CAUTIONS AND CONCERNS
While chromosomal analysis of embryos is very exciting and likely to result in improved outcomes for our patients, there are still concerns and questions to be answered before widespread application of day 5 (trophectoderm) embryo biopsy and 24-chromosome analysis:
1- LOW RESPONDERS - Studies thus far have included primarily good prognosis patients who respond well to ovarian stimulation and are most likely to produce at least some chromosomally normal embryos. Patients who are older or low responders will likely produce fewer blastocysts and fewer chromosomally normal embryos. It remains to be seen whether blastocyst biopsy in this group of patients will result in an improved per cycle success rate when compared to the non-biopsied low responder group.
2- BIOPSY EFFECTS -Studies done thus far have suggested that embryo biopsy, specifically trophectoderm biopsy, does not appear to adversely affect implantation. However, as more and more programs adopt tropectoderm biopsy, it is possible that differences in technical expertise among embryologists may be identified, leading to inconsistent results. In addition, pregnancies following trophectoderm biopsy need to be studied carefully to identify obstetrical and perinatal issues related to the loss of these cells.
3- CRYOPRESERVATION EFFECTS -Cryopreservation of biopsied blastocysts does not appear to adversely impact implantation, however more studies looking specifically at outcomes with biopsied frozen blastocysts, compared with non-biopsied frozen blastocysts.
4- COST -Blastocyst biopsy, transportation of cellular material to the laboratory, and the actual genetic analysis of the biopsied cells, all have costs which at this time are largely the patient’s responsibility.

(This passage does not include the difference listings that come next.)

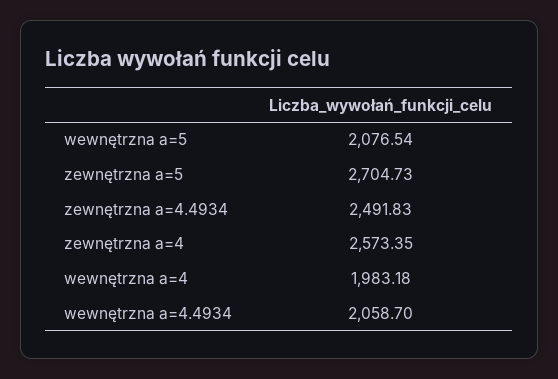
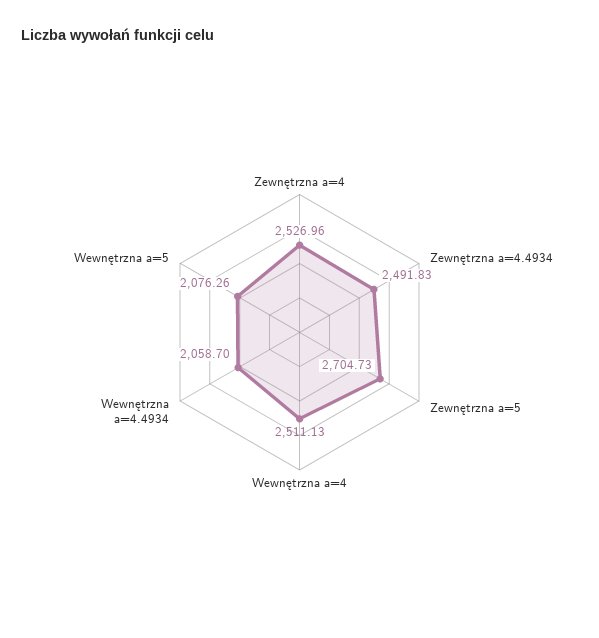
  {
-   "wewnętrzna a=5": 2076.54,
+   "wewnętrzna a=5": 2076.26,
    "zewnętrzna a=5": 2704.73,
    "zewnętrzna a=4.4934": 2491.83,
-   "zewnętrzna a=4": 2573.35,
+   "zewnętrzna a=4": 2526.96,
-   "wewnętrzna a=4": 1983.18,
+   "wewnętrzna a=4": 2511.13,
    "wewnętrzna a=4.4934": 2058.7
  }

5- EMBRYO HANDLING - There is some concern that increased manipulation and handling of the embryo, which must take place during the biopsy procedure, may lead to errors, mishaps, and possible damage to the embryo.

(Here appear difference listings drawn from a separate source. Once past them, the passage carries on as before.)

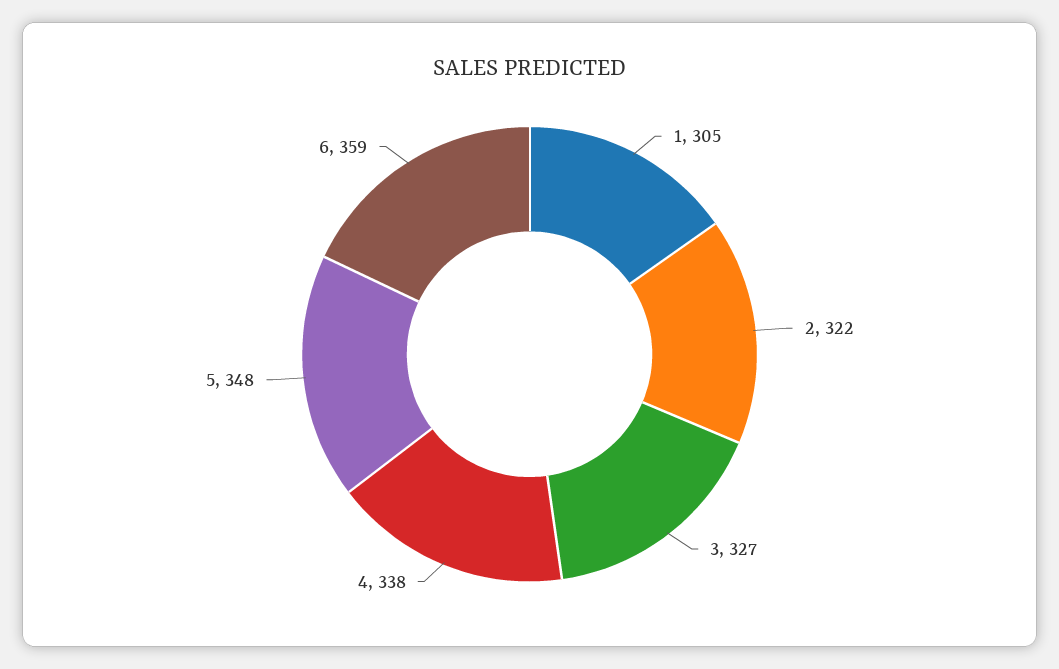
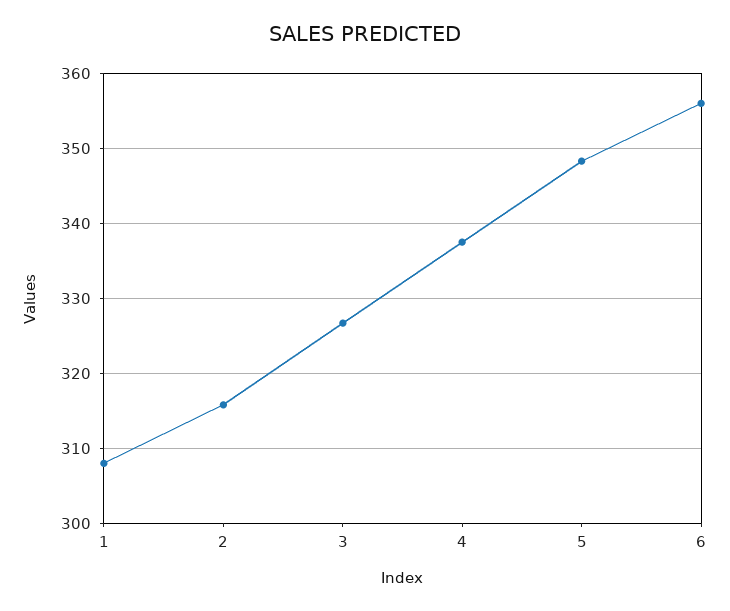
  {
-   "1": 305,
+   "1": 308,
-   "2": 322,
+   "2": 316,
    "3": 327,
    "4": 338,
    "5": 348,
-   "6": 359
+   "6": 356
  }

6- ERRORS – Embryo biopsy material may be read as falsely positive or falsely negative due to errors inherent in the technology. An embryo may be diagnosed as chromosomally abnormal when in fact it is normal and vice versa. The reported error rate reported in the most recent studies is low at 1-2%, but remains a consideration to be considered when counseling patients.
Day 5 embryo biopsy with 24-chromosome analysis appears to be a very promising approach leading to higher implantation rates, lower miscarriage rates, and fewer multiple births. Larger randomized controlled studies are needed to determine if the advantages of this technology apply to all groups of patients, especially the low responding and older patients. Large randomized controlled trials are needed to carefully examine the obstetrical, neonatal, and long-term outcomes among the children born following the application of this treatment. In addition, costs of this technology will need to come down to enable more patient’s access to this treatment.